In hypertensive patients aged 60 years of age or older who do not have diabetes or chronic kidney disease, treat to a blood pressure goal of less than 150/90 mmHg. In all other hypertensive patients, including patients aged 18 to 59 years of age, patients with diabetes, or patients with chronic kidney disease (CKD), treat to a blood pressure goal of less than 140/90 mmHg.

In most patients with uncomplicated hypertension, initiate therapy with a thiazide diuretic, an ACE inhibitor, an ARB, or a calcium channel blocker, either alone or in combination. Initial therapy in the black hypertensive population, including those with diabetes, should include a thiazide diuretic or a calcium channel blocker, alone or in combination. It is also recommended to initiate therapy with an ACE inhibitor or ARB, alone or in combination with another drug class, in persons with CKD to improve kidney outcomes. The new guidelines also introduce new recommendations designed to promote safer use of ACE inhibitors and ARBs; it is recommended to avoid concomitant uses of these drug classes.

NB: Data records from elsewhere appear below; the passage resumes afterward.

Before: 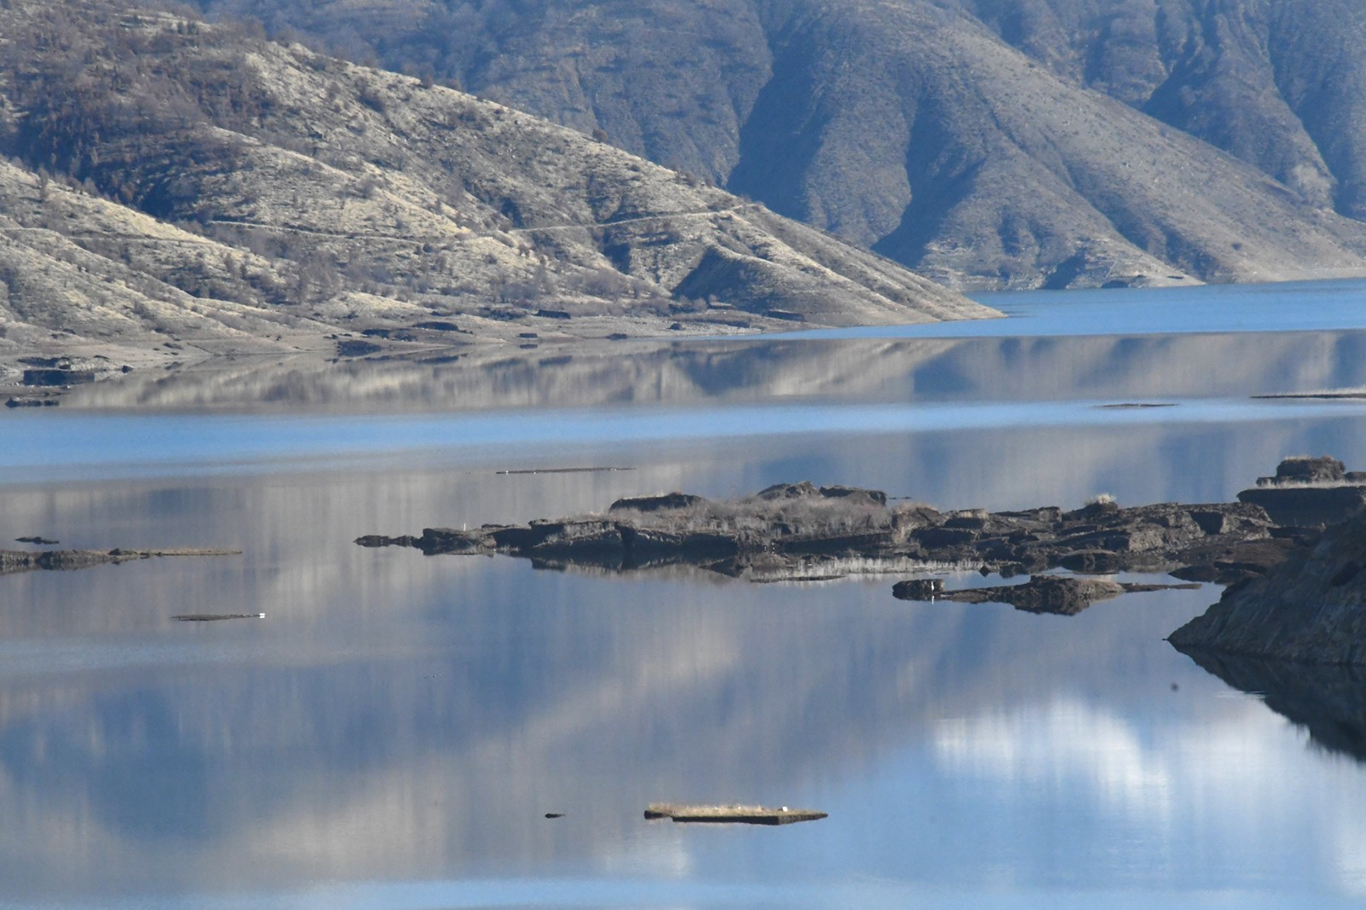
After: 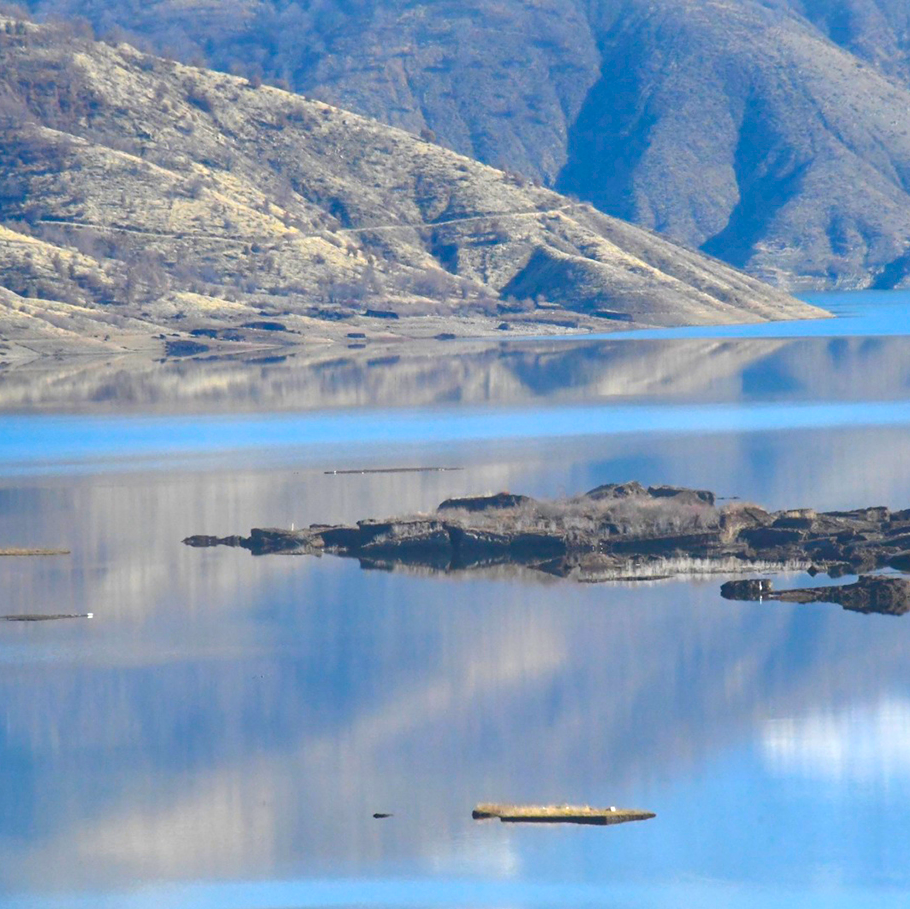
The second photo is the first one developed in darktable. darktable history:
crop and rotate: left 12.648%, right 20.685%
color balance: input saturation 134.34%, contrast -10.04%, contrast fulcrum 19.67%, output saturation 133.51%
exposure: black level correction 0.001, exposure 0.5 EV, compensate exposure bias true, compensate highlight preservation false
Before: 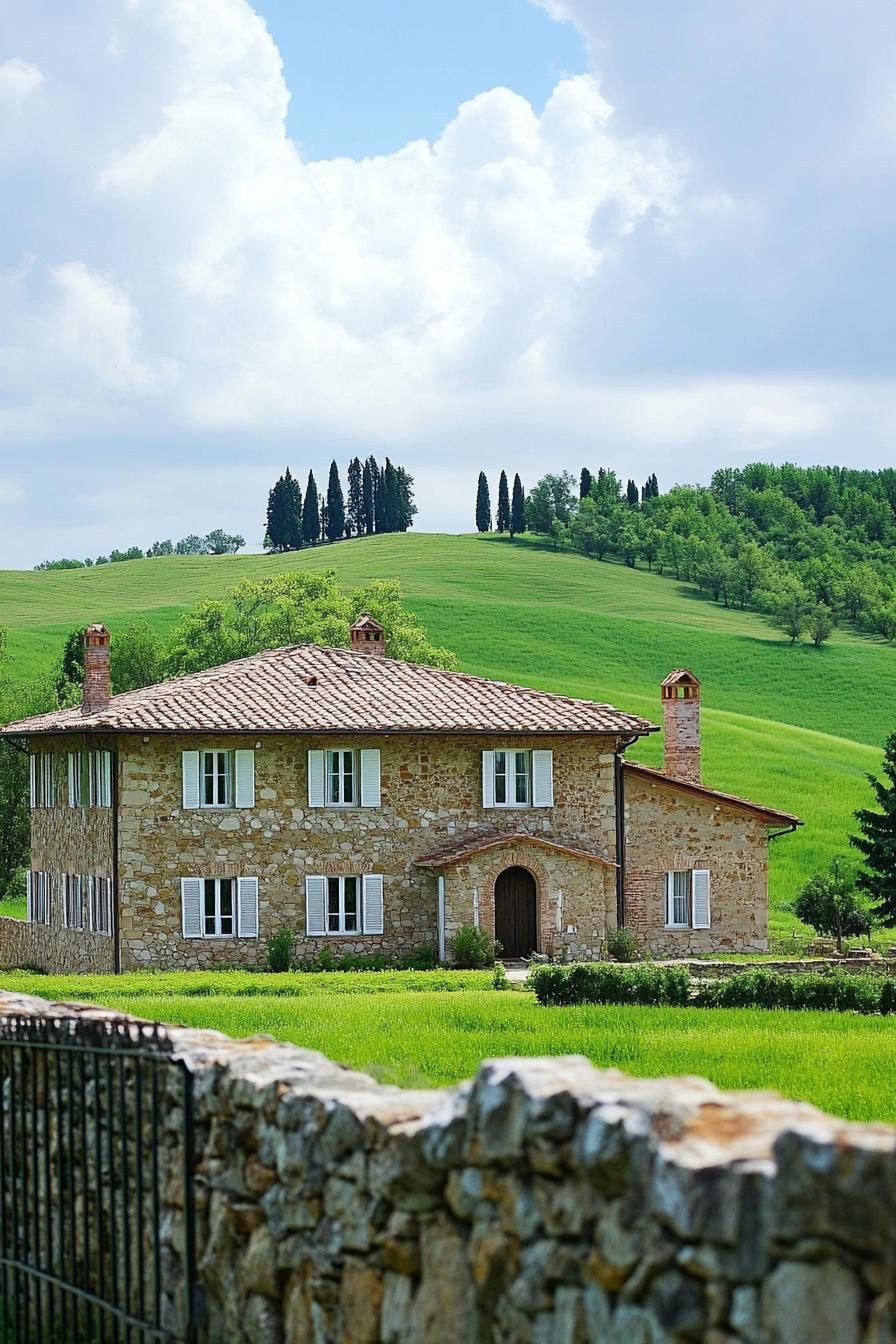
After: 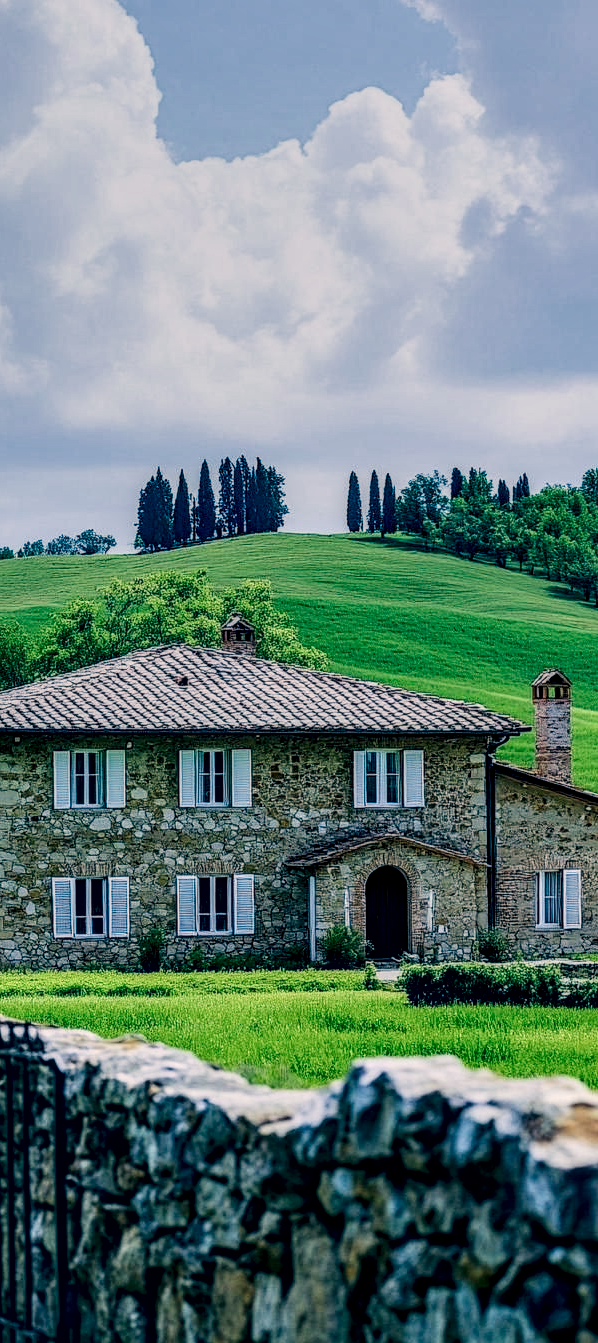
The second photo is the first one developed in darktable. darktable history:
color calibration: illuminant as shot in camera, x 0.385, y 0.38, temperature 3952.59 K
crop and rotate: left 14.42%, right 18.832%
local contrast: highlights 1%, shadows 3%, detail 182%
filmic rgb: black relative exposure -7.65 EV, white relative exposure 4.56 EV, hardness 3.61, contrast 1.062, color science v4 (2020), iterations of high-quality reconstruction 0
tone equalizer: on, module defaults
shadows and highlights: shadows 13.2, white point adjustment 1.15, soften with gaussian
color correction: highlights a* 10.32, highlights b* 14.56, shadows a* -9.81, shadows b* -15.02
contrast brightness saturation: contrast 0.065, brightness -0.143, saturation 0.112
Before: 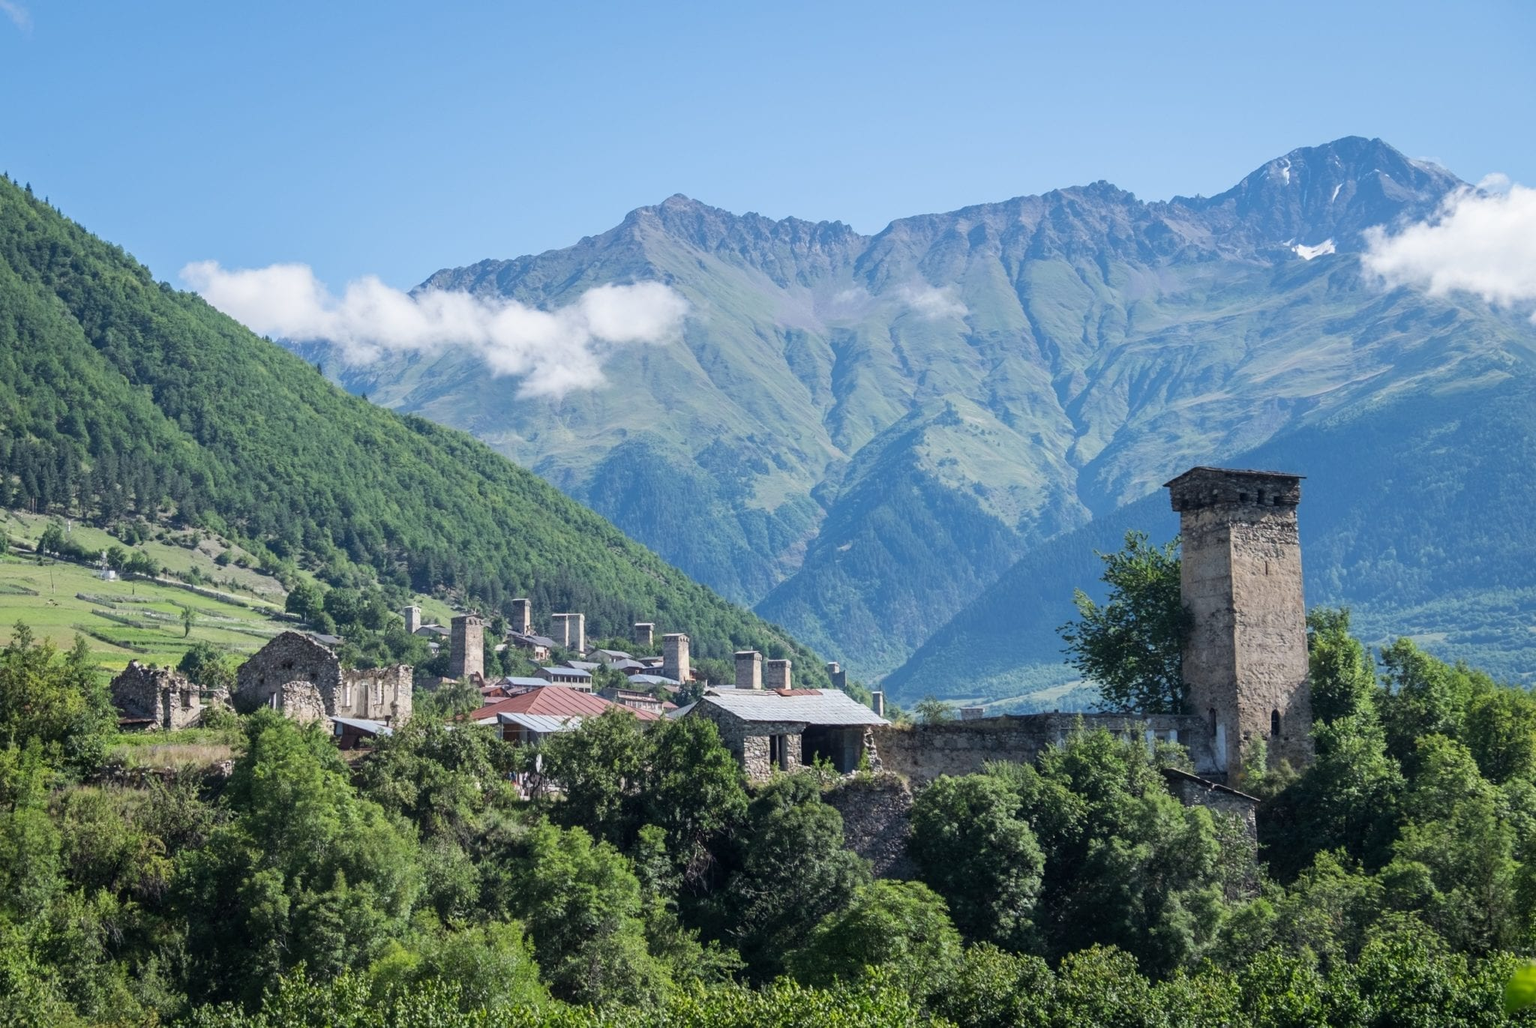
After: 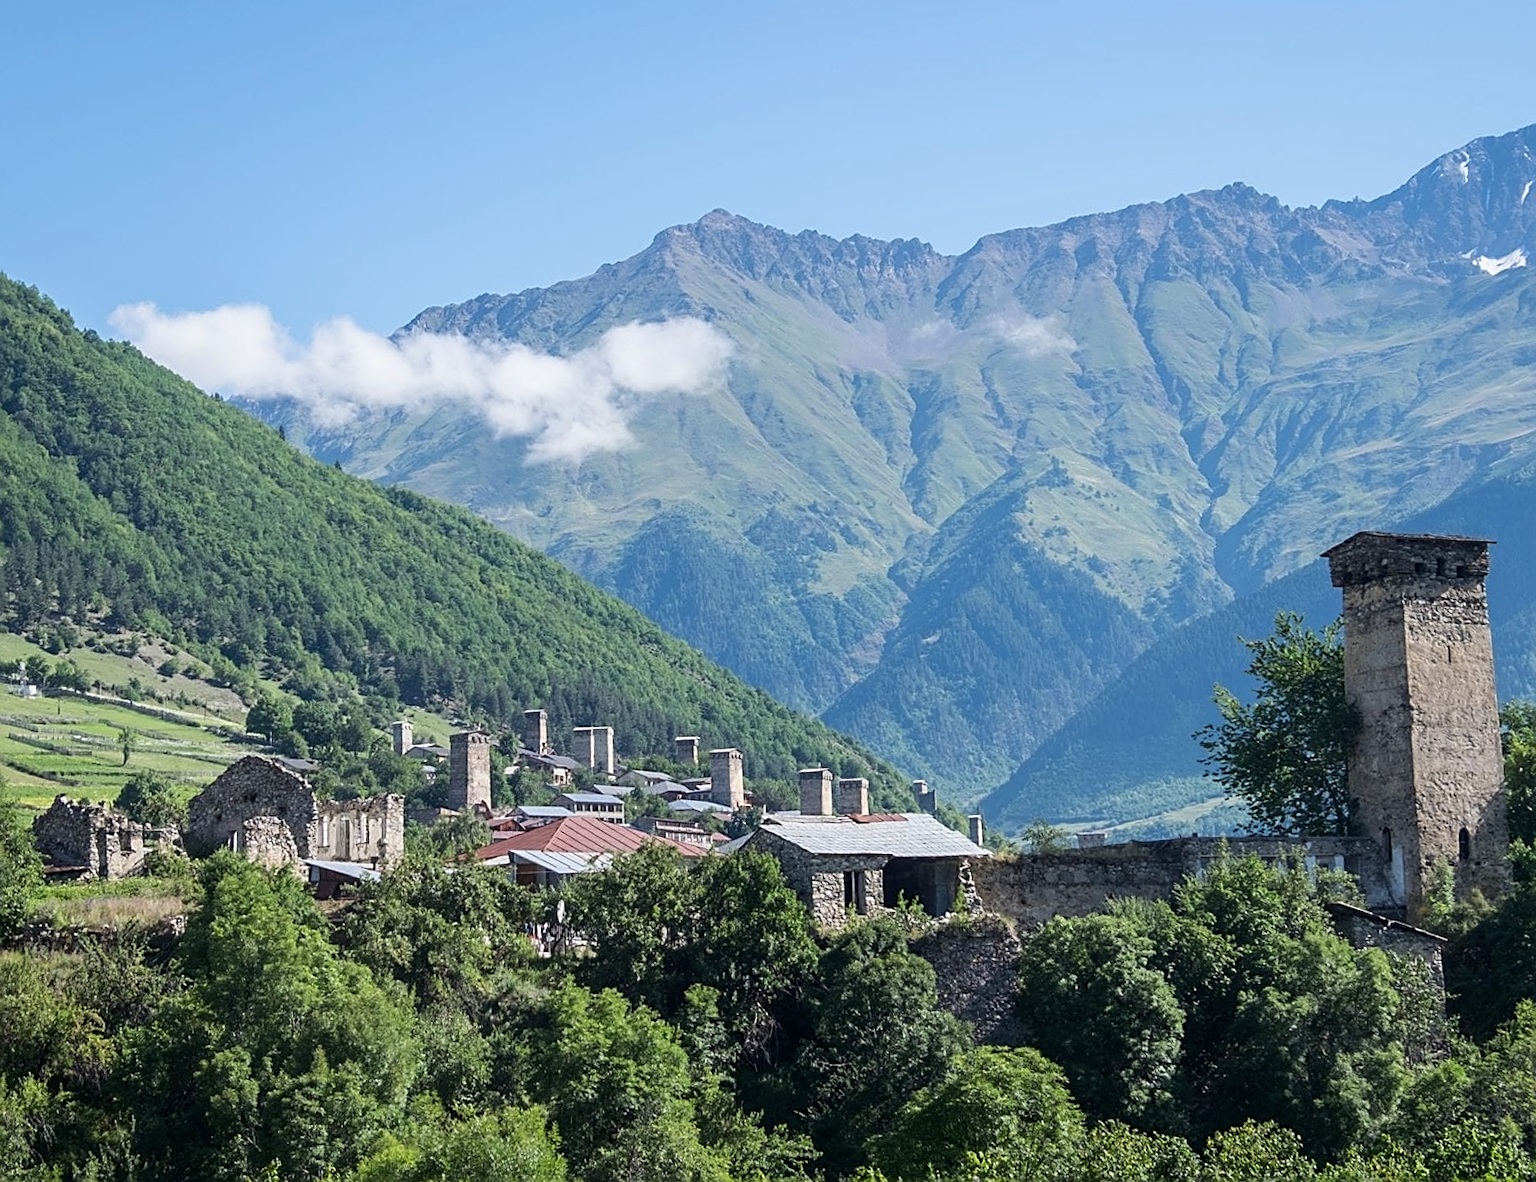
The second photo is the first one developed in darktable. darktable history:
sharpen: amount 0.735
crop and rotate: angle 1.13°, left 4.411%, top 1.148%, right 11.763%, bottom 2.442%
shadows and highlights: shadows -28.83, highlights 30.46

The main objective of hypertension treatment is to attain and maintain goal blood pressure. The clinician should continue to assess and adjust the treatment regimen until goal blood pressure is reached; many patients will require treatment with more than one agent. If goal blood pressure cannot be reached using the recommended drug classes because of a contraindication or the need to use more than 3 medications, medications from other drug classes can be used. Referral to a hypertension specialist may be indicated for patients in whom goal blood pressure cannot be attained or for the management of complicated patients for whom additional clinical consultation is needed.

Although this guideline provides evidence-based recommendations for the management of hypertension and should meet the clinical needs of most patients, these recommendations are not a substitute for clinical judgment. Decisions about care must be carefully considered and incorporated in the clinical characteristics and circumstances of each individual patient.